Washington - Der US-Republikaner Rand Paul verklagt die Regierung von Präsident Barack Obama wegen der massiven Überwachung von Bürgern durch den Geheimdienst NSA. Der Senator und die konservative Organisation "FreedomWorks" teilten mit, sie verträten mit ihrer Sammelklage gegen Obama mehr als 380.000 Menschen, die "daran interessiert sind, dass ihre Daten geschützt werden". Dieser Schritt sei notwendig, so Paul, da "jedermann in Amerika ein Telefon hat".

Paul machte geltend, dass die Sammlung von Anrufdaten amerikanischer Bürger seit 2006 gegen die Verfassung verstoße und sofort gestoppt werden müsse. Konkret geht es um das Verbot "unberechtigter Durchsuchungen und Beschlagnahmungen", das der vierte Zusatz der US-Verfassung enthält. "Das wird, so glauben wir, ein historischer Prozess", sagte Paul.

Bei seinem Auftritt vor den Kameras hielt er in jeder Hand demonstrativ ein Handy. Paul gilt als möglicher Kandidat der Republikaner für die US-Präsidentschaftswahl 2016. Er steht der extrem konservativen Tea-Party-Bewegung nahe.

Der Senator wird vor Gericht von dem Juristen Ken Cuccinelli vertreten, dem ehemaligen Generalstaatsanwalt im US-Bundesstaat Virginia. "Dies ist in erster Linie eine Verfassungsangelegenheit", sagte Cuccinelli. "Wir diskutieren dabei nicht die nationale Sicherheitspolitik."

Das Weiße Haus und das US-Justizministerium kommentierten die Klage nicht. Beide Behörden teilten jedoch mit, die Sammlung von Informationen über Telefonverbindungen sei legal.

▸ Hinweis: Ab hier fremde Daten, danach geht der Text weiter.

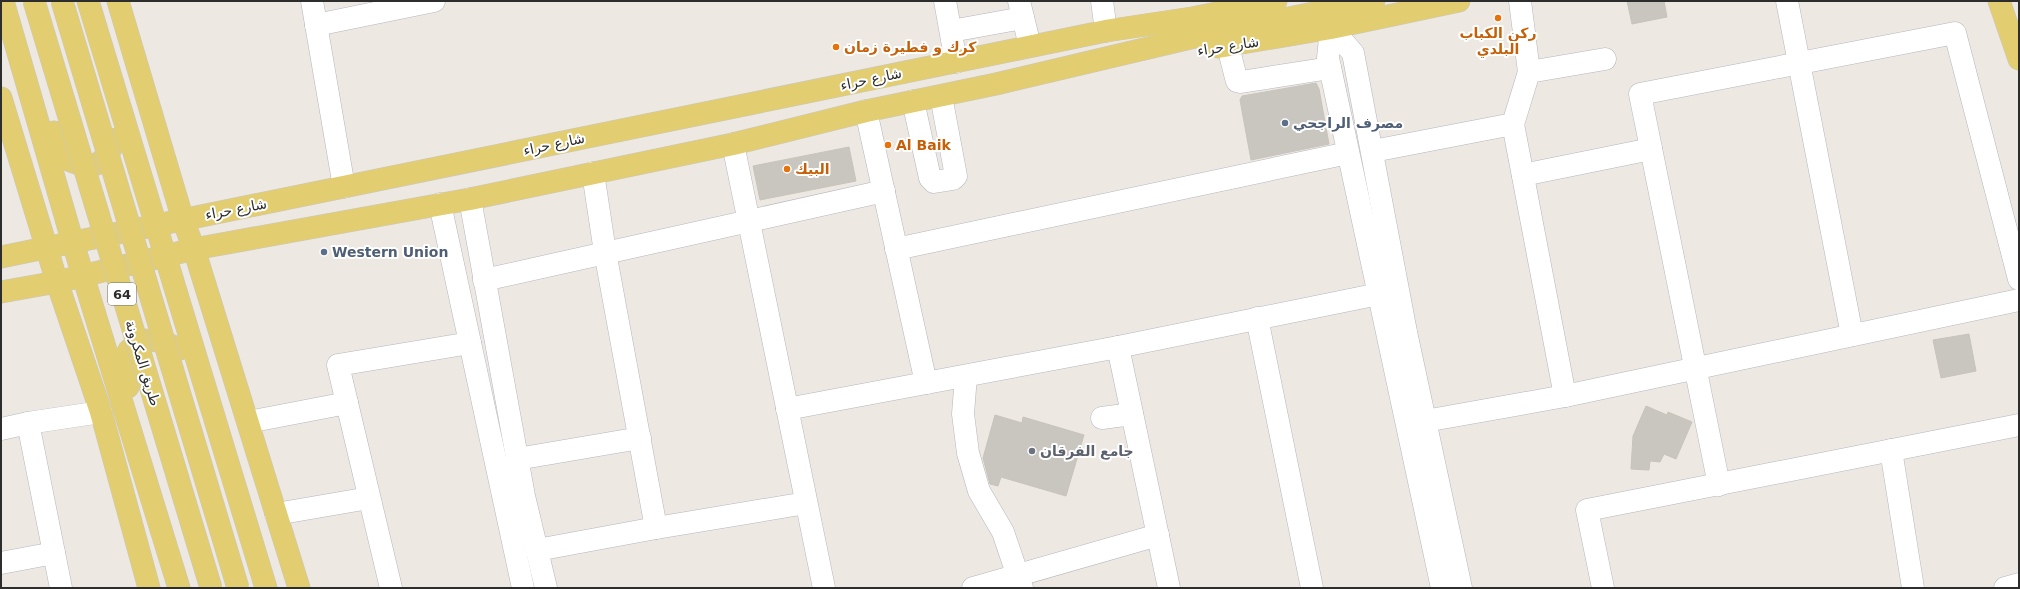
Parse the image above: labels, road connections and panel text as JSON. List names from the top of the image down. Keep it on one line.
{"streets":{"main road":["شارع حراء","64","طريق المكرونة"]},"places":["ركن الكباب البلدي","كرك و فطيرة زمان","مصرف الراجحي","Al Baik","البيك","Western Union","جامع الفرقان"]}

Die NSA speichert den Enthüllungen des Ex-Geheimdienstmitarbeiters Edward Snowden zufolge unter anderem die Nummern und die Dauer von Telefonaten. Obama hatte bereits gefordert, die Praxis dieser immensen Datensammelei zu verändern. Bisher haben Gerichte weitgehend die Position der Regierung gestützt, die unter Präsident George W. Bush begonnene Überwachung sei legal.

Die NSA-Spähaktivitäten waren seit vergangenem Sommer durch die Enthüllungen von Snowden nach und nach ans Licht gekommen. In den USA greift die NSA demnach willkürlich die Metadaten von Millionen Telefonanrufen ab, speichert sogenannte Metadaten von Telefonaten. Dazu gehören die Nummern und die Dauer der Gespräche.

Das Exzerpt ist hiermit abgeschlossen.